From the line containing "При посещении салона" to the last line of the records, reproduce every line exactly and print nothing else.

---

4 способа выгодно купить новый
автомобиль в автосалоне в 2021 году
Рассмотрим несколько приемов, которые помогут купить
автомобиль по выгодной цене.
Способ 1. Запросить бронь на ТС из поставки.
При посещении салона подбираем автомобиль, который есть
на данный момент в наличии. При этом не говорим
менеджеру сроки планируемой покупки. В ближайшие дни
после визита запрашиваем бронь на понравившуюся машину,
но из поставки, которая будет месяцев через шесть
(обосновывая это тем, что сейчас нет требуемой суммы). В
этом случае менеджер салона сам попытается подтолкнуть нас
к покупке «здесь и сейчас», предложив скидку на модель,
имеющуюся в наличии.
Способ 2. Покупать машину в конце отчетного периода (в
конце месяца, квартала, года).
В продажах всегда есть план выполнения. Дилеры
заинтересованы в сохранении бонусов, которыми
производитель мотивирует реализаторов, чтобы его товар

---

→ **Response to the task**:
При посещении салона подбираем автомобиль, который есть
на данный момент в наличии. При этом не говорим
менеджеру сроки планируемой покупки. В ближайшие дни
после визита запрашиваем бронь на понравившуюся машину,
но из поставки, которая будет месяцев через шесть
(обосновывая это тем, что сейчас нет требуемой суммы). В
этом случае менеджер салона сам попытается подтолкнуть нас
к покупке «здесь и сейчас», предложив скидку на модель,
имеющуюся в наличии.
Способ 2. Покупать машину в конце отчетного периода (в
конце месяца, квартала, года).
В продажах всегда есть план выполнения. Дилеры
заинтересованы в сохранении бонусов, которыми
производитель мотивирует реализаторов, чтобы его товар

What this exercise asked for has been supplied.